====== Data provided ======

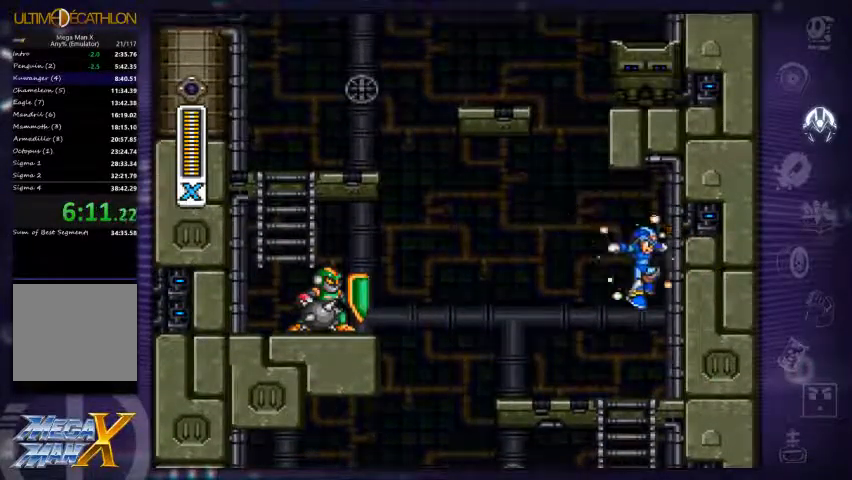
{"dt_ms": 500, "buttons": ["X"], "right_stick": "center", "events": [[33, "A", "down"], [67, "DPAD_RIGHT", "up"], [100, "A", "up"], [167, "DPAD_LEFT", "down"], [300, "DPAD_LEFT", "up"]]}
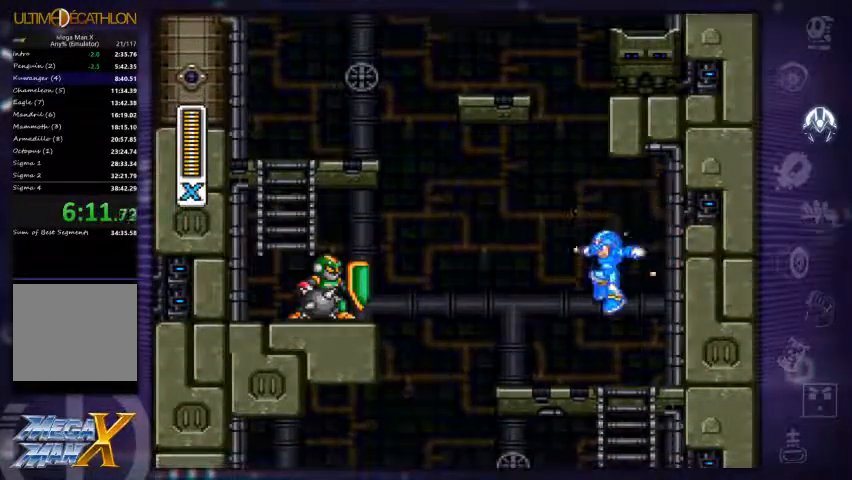
{"dt_ms": 500, "buttons": ["X", "DPAD_RIGHT"], "right_stick": "center", "events": [[233, "DPAD_RIGHT", "down"], [233, "right_stick", "left"], [267, "A", "down"], [333, "right_stick", "center"], [467, "A", "up"]]}
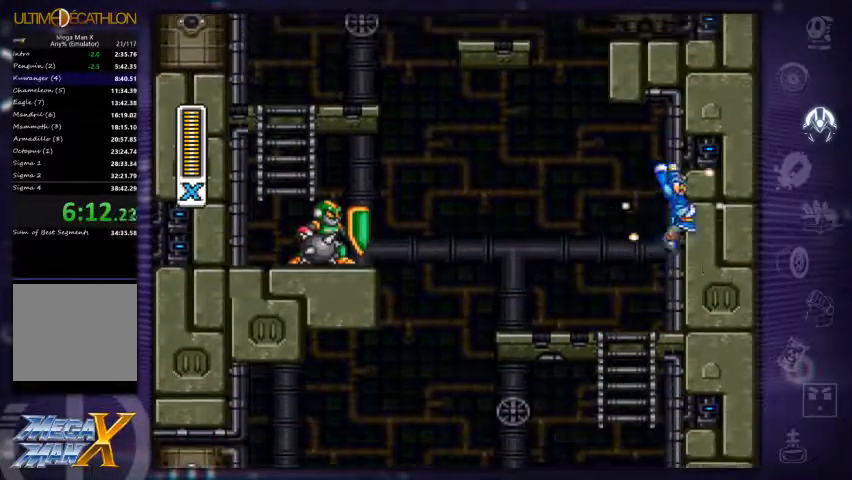
{"dt_ms": 500, "buttons": ["A", "X", "R1", "DPAD_RIGHT"], "right_stick": "center", "events": [[33, "DPAD_RIGHT", "up"], [33, "R1", "down"], [100, "A", "down"], [100, "DPAD_LEFT", "down"], [433, "DPAD_LEFT", "up"], [467, "DPAD_RIGHT", "down"]]}
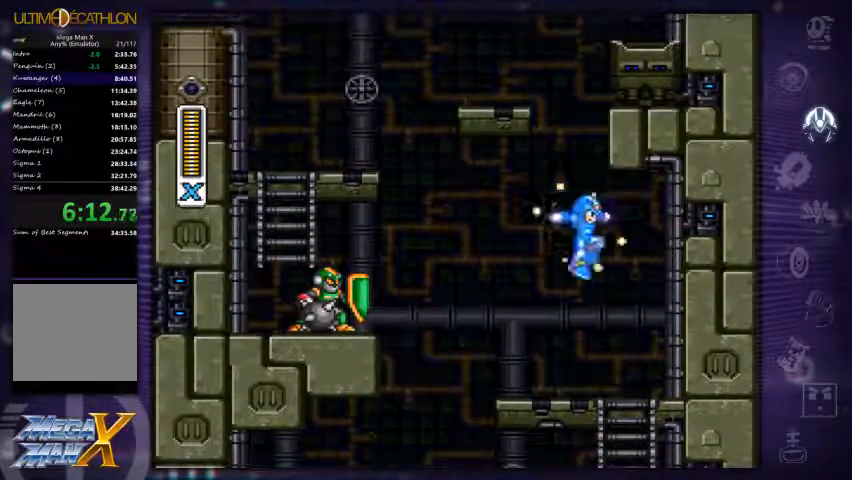
{"dt_ms": 500, "buttons": ["A", "X", "DPAD_RIGHT"], "right_stick": "center", "events": [[33, "A", "up"], [67, "R1", "up"], [100, "DPAD_RIGHT", "up"], [267, "DPAD_LEFT", "down"], [300, "DPAD_LEFT", "up"], [433, "DPAD_RIGHT", "down"], [500, "A", "down"]]}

======

An exact reproduction of the data is required, with pictures excluded.

{"dt_ms": 500, "buttons": ["X"], "right_stick": "center", "events": [[33, "A", "down"], [67, "DPAD_RIGHT", "up"], [100, "A", "up"], [167, "DPAD_LEFT", "down"], [300, "DPAD_LEFT", "up"]]}
{"dt_ms": 500, "buttons": ["X", "DPAD_RIGHT"], "right_stick": "center", "events": [[233, "DPAD_RIGHT", "down"], [233, "right_stick", "left"], [267, "A", "down"], [333, "right_stick", "center"], [467, "A", "up"]]}
{"dt_ms": 500, "buttons": ["A", "X", "R1", "DPAD_RIGHT"], "right_stick": "center", "events": [[33, "DPAD_RIGHT", "up"], [33, "R1", "down"], [100, "A", "down"], [100, "DPAD_LEFT", "down"], [433, "DPAD_LEFT", "up"], [467, "DPAD_RIGHT", "down"]]}
{"dt_ms": 500, "buttons": ["A", "X", "DPAD_RIGHT"], "right_stick": "center", "events": [[33, "A", "up"], [67, "R1", "up"], [100, "DPAD_RIGHT", "up"], [267, "DPAD_LEFT", "down"], [300, "DPAD_LEFT", "up"], [433, "DPAD_RIGHT", "down"], [500, "A", "down"]]}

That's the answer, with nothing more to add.